Rewrite the lines of all the items below, switching "locality" to "site" and changing nothing else. Leave the pictures out of your answer.

—————

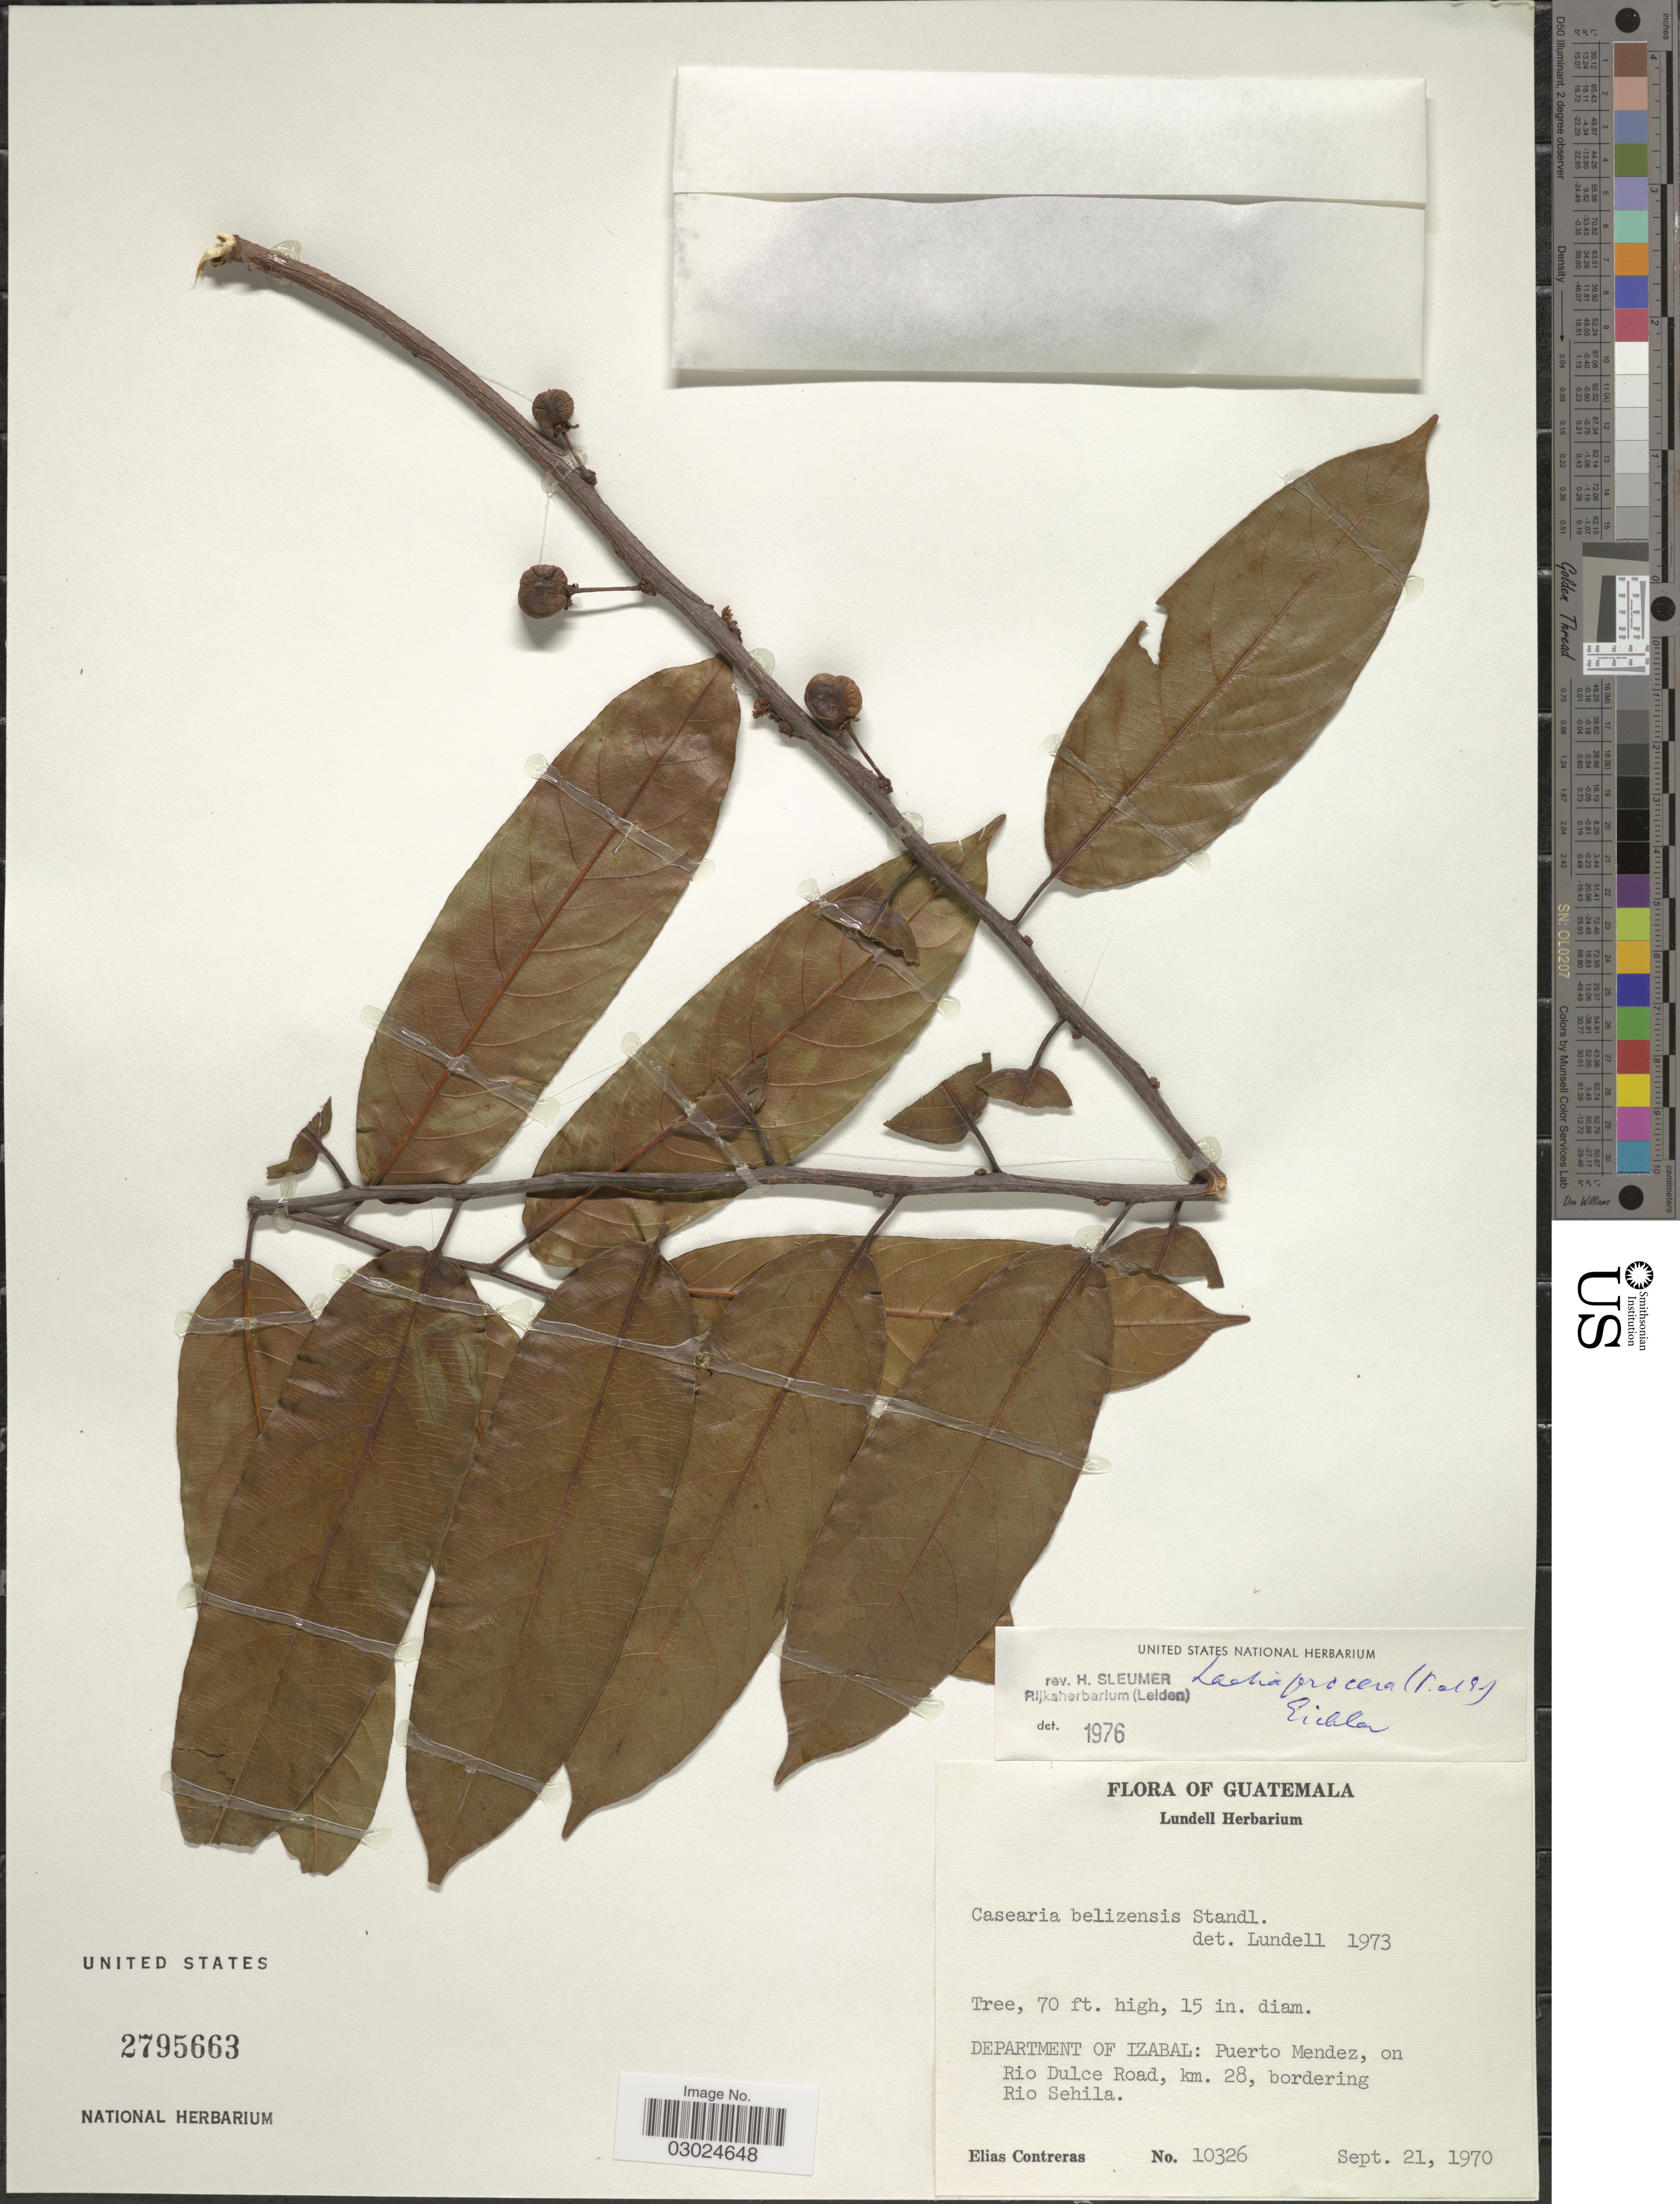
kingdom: Plantae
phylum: Tracheophyta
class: Magnoliopsida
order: Malpighiales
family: Salicaceae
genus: Laetia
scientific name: Laetia procera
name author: (Poepp.) Eichler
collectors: E. Contreras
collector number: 10326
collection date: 1970-09-21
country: Guatemala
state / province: Izabal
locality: Department of Izabal: Puerto Mendez, on Rio Dulce Road, km. 28, bordering Rio Sehila.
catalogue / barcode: US 2795663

—————

| Expected answer |
kingdom: Plantae
phylum: Tracheophyta
class: Magnoliopsida
order: Malpighiales
family: Salicaceae
genus: Laetia
scientific name: Laetia procera
name author: (Poepp.) Eichler
collectors: E. Contreras
collector number: 10326
collection date: 1970-09-21
country: Guatemala
state / province: Izabal
site: Department of Izabal: Puerto Mendez, on Rio Dulce Road, km. 28, bordering Rio Sehila.
catalogue / barcode: US 2795663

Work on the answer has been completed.